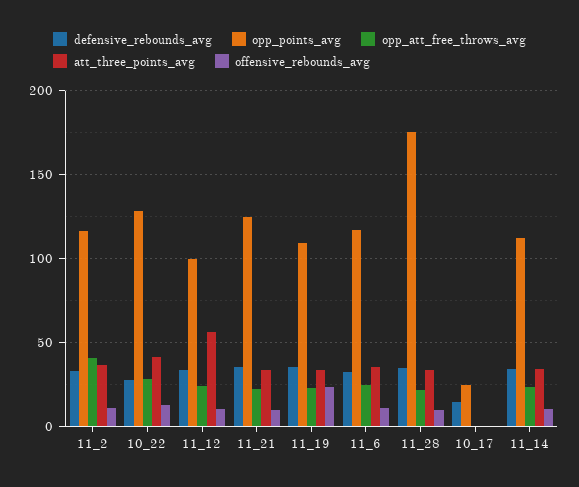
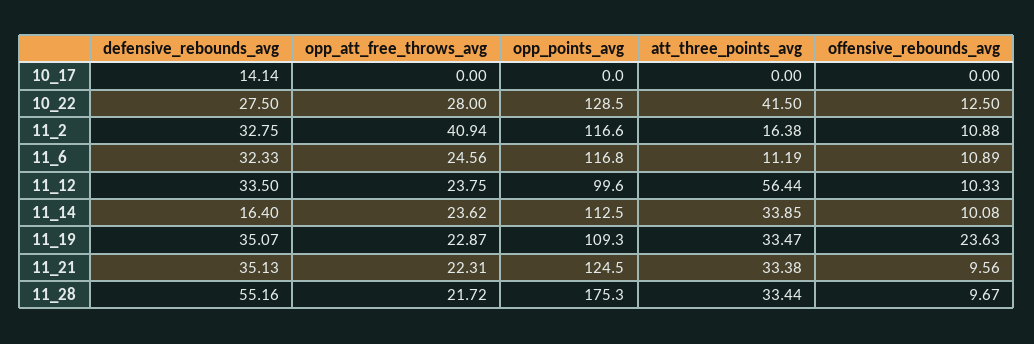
att_three_points_avg, 11_2: 35 -> 16.38
att_three_points_avg, 11_6: 35 -> 11.19
defensive_rebounds_avg, 11_28: 35 -> 55.16
opp_points_avg, 10_17: 25 -> 0
defensive_rebounds_avg, 11_14: 35 -> 16.4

**EXERCISE INSTRUCTIONS**
All of the data must be repeated exactly, except for the pictures.

**WRITTEN ANSWER**
att_three_points_avg, 11_2: 35 -> 16.38
att_three_points_avg, 11_6: 35 -> 11.19
defensive_rebounds_avg, 11_28: 35 -> 55.16
opp_points_avg, 10_17: 25 -> 0
defensive_rebounds_avg, 11_14: 35 -> 16.4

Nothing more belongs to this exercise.